"U.S. housing prices are headed for a double-dip decline that will hurt related equities which have already priced in a recovery in the sector, CIBC warns" in this article.
There are really two aspects to this article. The first is "equities that have already priced in a recovery" to which the reference is really focusing on stock market related activities. The point is clearly made that we currently have an artifically enhanced housing market that many have incorrectly taken as a sign of sustainable recovery.
The second has them, "calling for another decline in [home] prices of five to 10 per cent over the next two years."
On the whole, I think I have to agree with the prognosis. However, there are a couple of factors that really need to be considered. The most important of which is location. And I'm not referring to the location, location, location of the great home with a great view in the great neighborhood in a great school system sold by a great agent - no, wait, the #1 agent. (Aren't they all?) In this case, the major concern is where the economic strength lies that will retain or generate jobs. All areas are not equal. Some still have a year-plus of inventory while others are in a fight-for-your-life seller's market (and not simply because of the tax credit - but because the investors like what they see).

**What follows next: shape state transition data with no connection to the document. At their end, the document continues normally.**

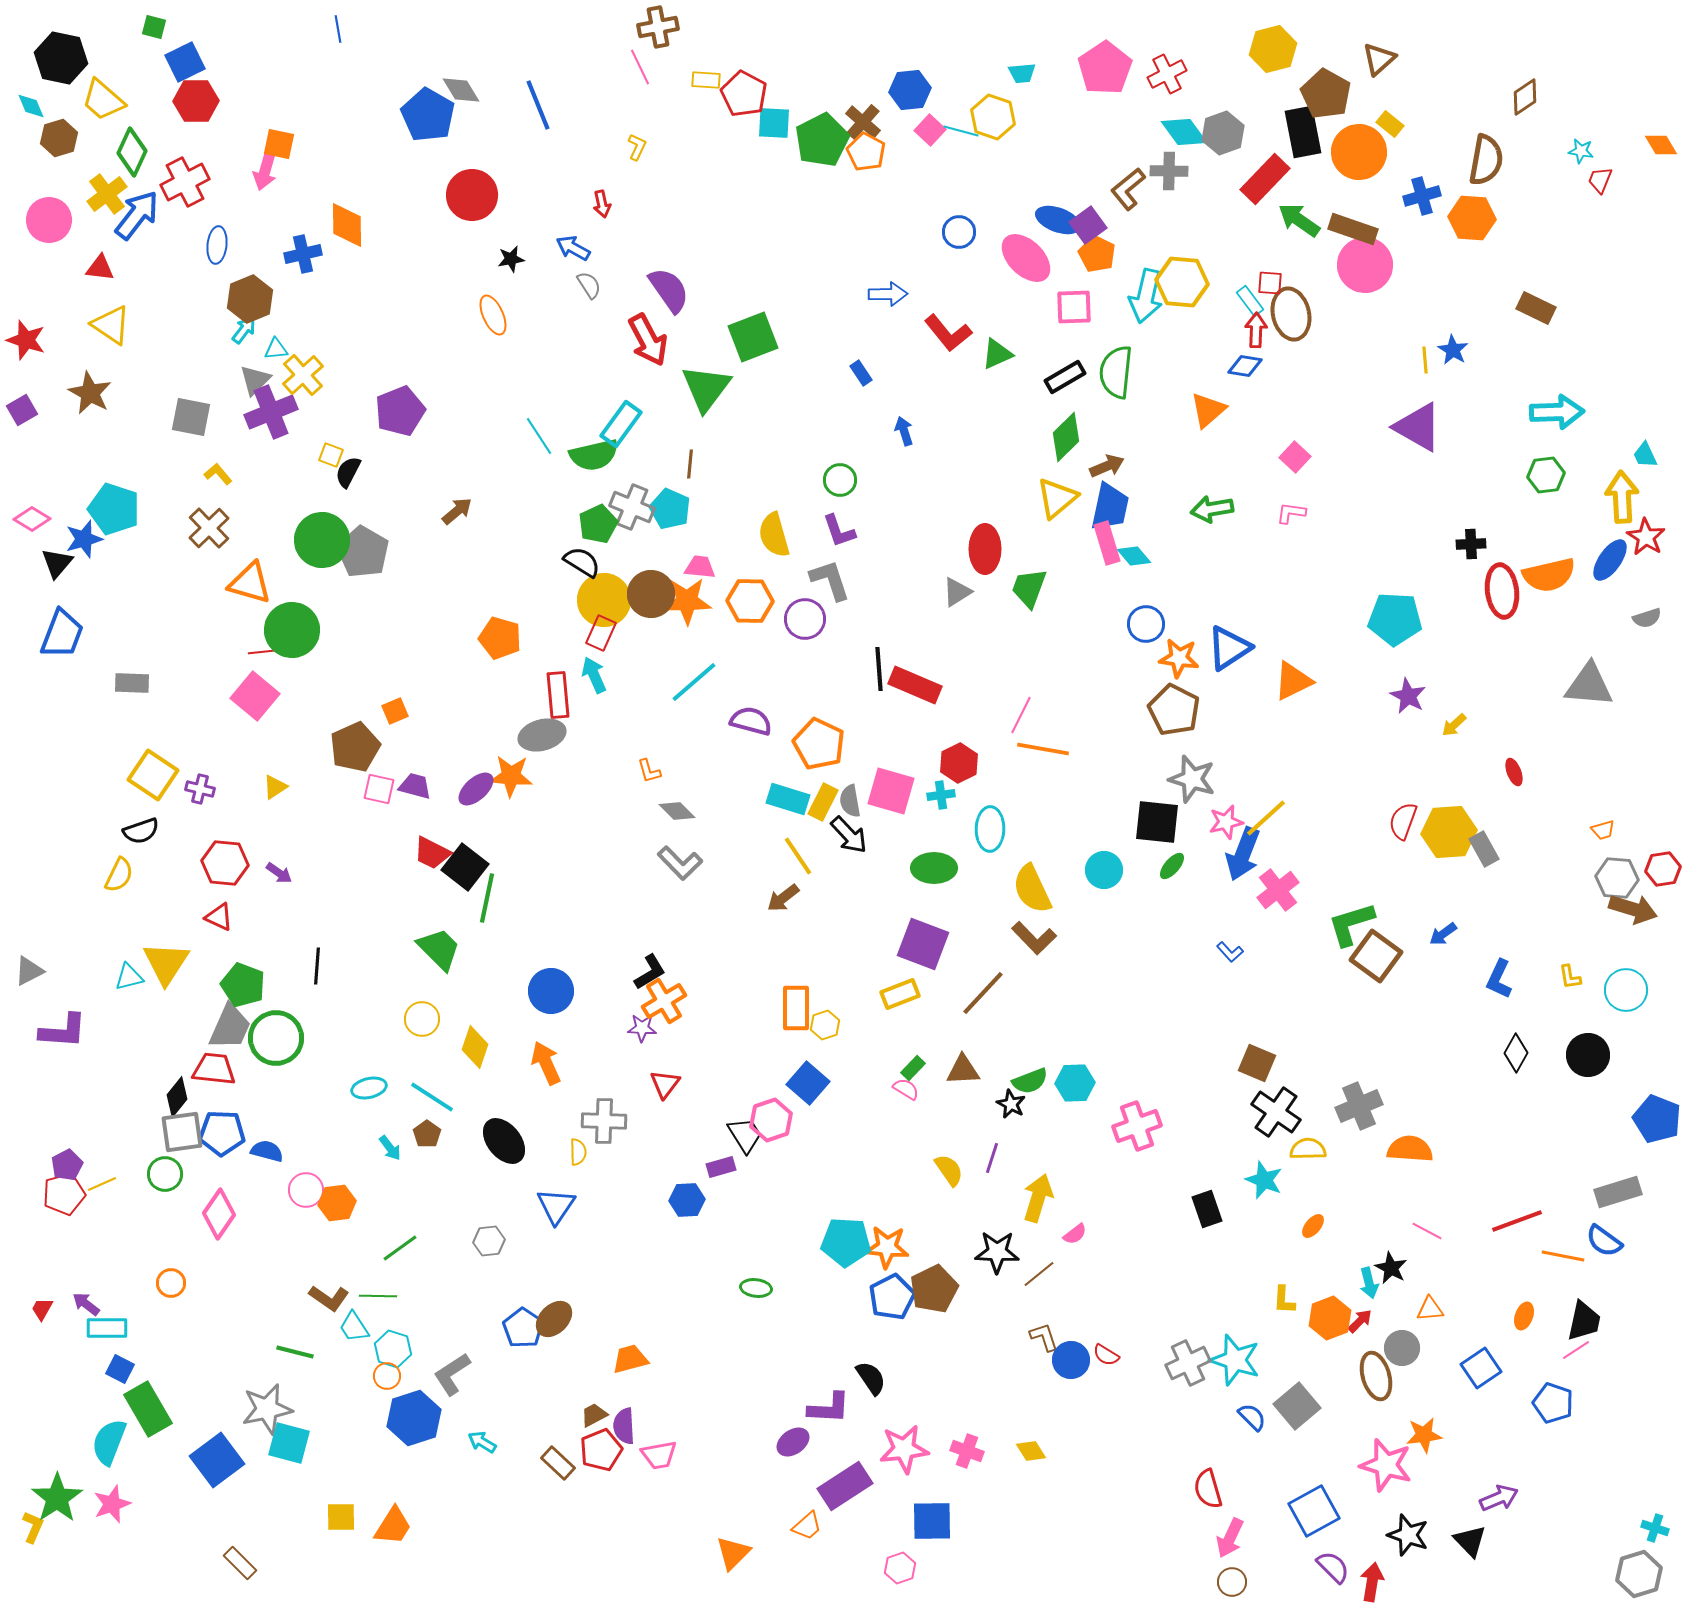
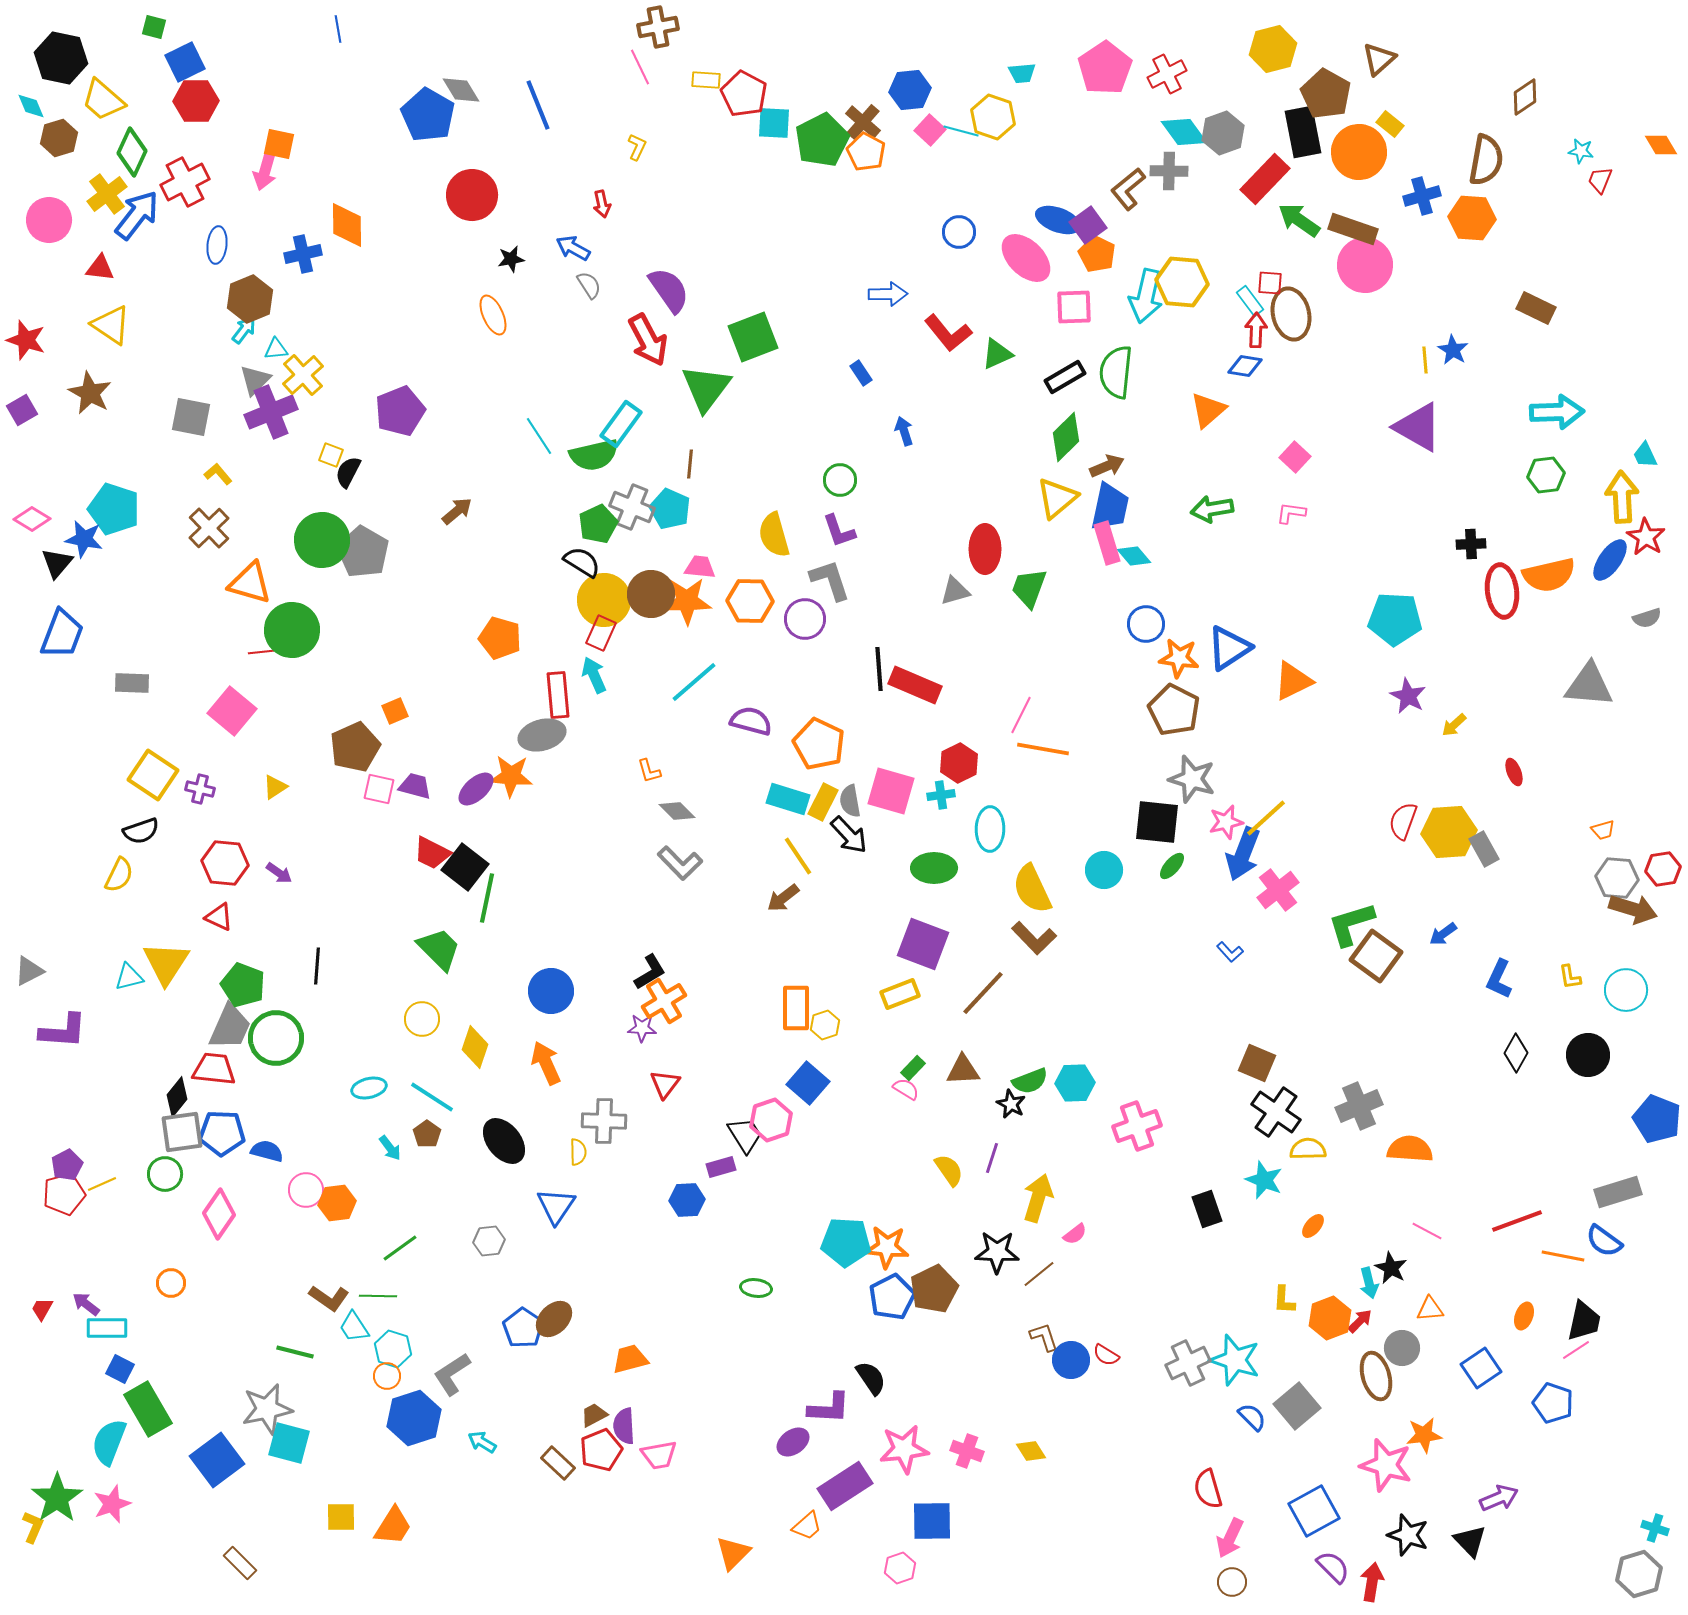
blue star at (84, 539): rotated 27 degrees clockwise
gray triangle at (957, 592): moved 2 px left, 1 px up; rotated 16 degrees clockwise
pink square at (255, 696): moved 23 px left, 15 px down
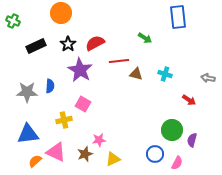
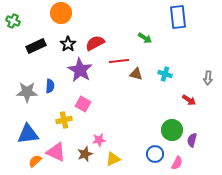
gray arrow: rotated 96 degrees counterclockwise
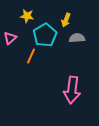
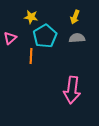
yellow star: moved 4 px right, 1 px down
yellow arrow: moved 9 px right, 3 px up
cyan pentagon: moved 1 px down
orange line: rotated 21 degrees counterclockwise
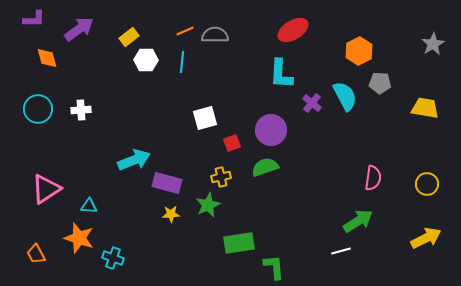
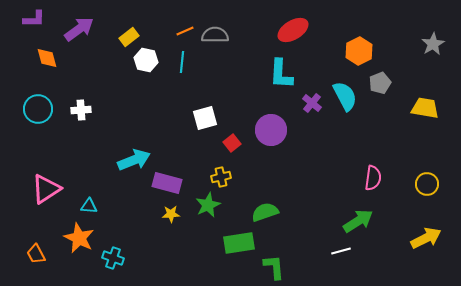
white hexagon: rotated 10 degrees clockwise
gray pentagon: rotated 25 degrees counterclockwise
red square: rotated 18 degrees counterclockwise
green semicircle: moved 45 px down
orange star: rotated 8 degrees clockwise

The second key point is interest rates. I'm sure I've written about this before, somewhere, and likely will again. But, if you have a long time horizon, then your decisions should be based more on interest rates than on price. For simple calculation purposes, a 1% increase in the interest rate equates to about a 10% decrease in price. Now, admittedly it is a bit of a guessing game, but, do you believe interest rates will go up more than 1% or that prices will decline by more than 10%?
Your mileage will vary... but in my area, I expect a minimal decrease, if any, in most price ranges. But I definitely expect a 1%-plus interest rate increase. In which case, my advice to my San Diego clients is to buy now before rates jump.